October 9, 2015

Sonnets to the Malamute: A Three Headed Dog in Hell

My illustration work brought me to a challenging sonnet. Because I had already switched from a vertical format to a horizontal one I selected a sonnet to illustrate from my clients book of sonnets to the malamute that had allusions in the text to many mythological figures. In that sonnet the malamute became Cereberus, the Hell Hound. His drool was transformed into the Horehound plant. There were three judges in this sonnets, as well as the mythological dog Lelaps. It was a veritable mythological smorgasbord.

Generally, I consulted with my client when I was not entirely certain about the iconography of his poetry. But in this case I illustrated something without doing so because I thought there was a figure not mentioned, but perhaps implied in the text. The mythological Lelaps, the dog who always caught his prey, is often paired with the Andalusian fox. The Andalusian fox can never be caught, so this pair chases each other indefinitely. There was no mention of the fox in the sonnet, but I thought that since Lelaps was there, he should, of course be chasing the fox. So I added a fox in the upper left corner of the drawing.

When the drawing was complete, my client wanted to know what that other dog in the upper corner of the illustration was doing there. I explained that Lelaps is generally paired with the Andalusian fox so I just presumed to make him a feature of this illustration. I hoped that I would not have to do this illustration over again because it was quite detailed and time consuming. I had to do a lot of searching to find good pictures of a horehound plant. And I was unfamiliar with the rest of the cast of mythological characters as well and had to make a few drafts to get them right. Giving a malamute do three heads in different positions also had posed a significant challenge.

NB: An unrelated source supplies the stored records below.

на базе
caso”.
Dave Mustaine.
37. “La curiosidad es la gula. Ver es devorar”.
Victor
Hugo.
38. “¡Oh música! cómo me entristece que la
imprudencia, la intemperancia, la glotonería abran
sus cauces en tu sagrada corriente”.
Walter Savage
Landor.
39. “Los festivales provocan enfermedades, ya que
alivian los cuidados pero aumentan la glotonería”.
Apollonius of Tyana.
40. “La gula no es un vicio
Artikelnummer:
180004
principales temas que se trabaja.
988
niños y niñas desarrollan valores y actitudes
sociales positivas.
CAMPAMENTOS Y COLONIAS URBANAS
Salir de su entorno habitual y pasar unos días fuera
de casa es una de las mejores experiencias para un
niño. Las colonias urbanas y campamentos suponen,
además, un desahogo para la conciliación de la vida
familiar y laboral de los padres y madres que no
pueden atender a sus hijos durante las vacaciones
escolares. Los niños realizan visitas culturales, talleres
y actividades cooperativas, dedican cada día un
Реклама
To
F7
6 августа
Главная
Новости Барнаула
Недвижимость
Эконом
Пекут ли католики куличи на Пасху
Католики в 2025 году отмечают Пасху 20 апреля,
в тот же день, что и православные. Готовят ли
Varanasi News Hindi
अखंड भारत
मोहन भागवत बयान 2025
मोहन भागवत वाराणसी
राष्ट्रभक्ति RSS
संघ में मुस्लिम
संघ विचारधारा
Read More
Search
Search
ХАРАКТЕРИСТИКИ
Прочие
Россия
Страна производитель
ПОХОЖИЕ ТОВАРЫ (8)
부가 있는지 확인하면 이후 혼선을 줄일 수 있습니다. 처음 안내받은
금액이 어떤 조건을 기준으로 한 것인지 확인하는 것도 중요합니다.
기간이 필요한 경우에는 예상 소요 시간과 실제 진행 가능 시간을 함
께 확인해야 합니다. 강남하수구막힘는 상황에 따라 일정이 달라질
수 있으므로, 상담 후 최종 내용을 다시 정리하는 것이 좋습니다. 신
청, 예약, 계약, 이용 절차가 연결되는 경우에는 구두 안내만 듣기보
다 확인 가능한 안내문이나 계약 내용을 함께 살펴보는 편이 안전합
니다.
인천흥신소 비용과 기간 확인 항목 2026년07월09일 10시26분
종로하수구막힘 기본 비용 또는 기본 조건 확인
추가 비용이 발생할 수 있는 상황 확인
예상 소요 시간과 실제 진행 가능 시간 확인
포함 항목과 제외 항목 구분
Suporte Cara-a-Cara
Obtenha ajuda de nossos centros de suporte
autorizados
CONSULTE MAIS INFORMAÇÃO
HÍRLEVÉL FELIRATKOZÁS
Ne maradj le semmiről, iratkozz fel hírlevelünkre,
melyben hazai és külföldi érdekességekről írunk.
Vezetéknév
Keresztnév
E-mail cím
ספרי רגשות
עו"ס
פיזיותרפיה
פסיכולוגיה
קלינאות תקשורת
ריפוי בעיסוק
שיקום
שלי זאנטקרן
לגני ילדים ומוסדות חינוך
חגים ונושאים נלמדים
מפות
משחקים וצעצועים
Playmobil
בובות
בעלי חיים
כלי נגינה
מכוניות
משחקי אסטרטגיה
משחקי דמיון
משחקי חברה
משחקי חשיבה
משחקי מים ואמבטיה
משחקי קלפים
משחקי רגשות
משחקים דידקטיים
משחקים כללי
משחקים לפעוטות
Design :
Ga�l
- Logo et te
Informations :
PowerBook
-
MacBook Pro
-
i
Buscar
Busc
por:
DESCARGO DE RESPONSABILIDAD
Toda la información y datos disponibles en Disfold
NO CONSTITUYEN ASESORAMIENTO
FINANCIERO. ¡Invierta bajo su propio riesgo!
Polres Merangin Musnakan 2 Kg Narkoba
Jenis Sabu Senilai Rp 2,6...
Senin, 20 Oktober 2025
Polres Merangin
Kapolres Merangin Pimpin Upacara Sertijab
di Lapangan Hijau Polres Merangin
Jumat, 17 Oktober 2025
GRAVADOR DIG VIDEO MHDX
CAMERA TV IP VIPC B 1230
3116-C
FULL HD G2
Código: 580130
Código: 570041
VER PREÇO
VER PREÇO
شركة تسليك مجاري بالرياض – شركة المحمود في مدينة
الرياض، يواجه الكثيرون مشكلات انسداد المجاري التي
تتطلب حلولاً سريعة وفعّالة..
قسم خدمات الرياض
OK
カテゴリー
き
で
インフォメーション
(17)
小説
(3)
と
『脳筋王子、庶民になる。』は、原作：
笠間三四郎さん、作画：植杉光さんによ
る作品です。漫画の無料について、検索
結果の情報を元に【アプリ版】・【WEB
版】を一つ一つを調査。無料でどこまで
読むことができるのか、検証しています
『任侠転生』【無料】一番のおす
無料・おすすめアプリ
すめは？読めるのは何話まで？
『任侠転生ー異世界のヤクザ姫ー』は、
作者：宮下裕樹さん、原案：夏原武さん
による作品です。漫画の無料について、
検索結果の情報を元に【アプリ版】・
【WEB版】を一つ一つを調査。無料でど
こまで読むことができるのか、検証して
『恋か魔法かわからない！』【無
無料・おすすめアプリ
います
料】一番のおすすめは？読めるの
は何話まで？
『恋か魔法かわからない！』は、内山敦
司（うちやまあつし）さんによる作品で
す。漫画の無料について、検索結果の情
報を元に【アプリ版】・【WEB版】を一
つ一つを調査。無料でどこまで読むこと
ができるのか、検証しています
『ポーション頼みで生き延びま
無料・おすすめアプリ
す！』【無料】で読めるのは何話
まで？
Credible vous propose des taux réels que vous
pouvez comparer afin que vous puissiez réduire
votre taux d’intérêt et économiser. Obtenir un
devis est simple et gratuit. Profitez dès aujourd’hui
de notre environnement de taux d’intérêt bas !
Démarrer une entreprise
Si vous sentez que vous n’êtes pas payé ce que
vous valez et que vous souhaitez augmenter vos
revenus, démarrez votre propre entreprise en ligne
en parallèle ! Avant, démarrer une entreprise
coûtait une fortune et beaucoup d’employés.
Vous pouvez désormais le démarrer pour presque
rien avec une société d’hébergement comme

So after silently chastising myself for adding a fox without my client’s say so, I ventured an offer to make the fox much lighter. Total erasure was impossible. Of course this can be accomplished with ease in photoshop but my client was also purchasing the original drawings and not just permission for use. Fortunately, the lightened fox managed to squeak through. At least he recedes a little more and is not so dark and obvious.  How foxy!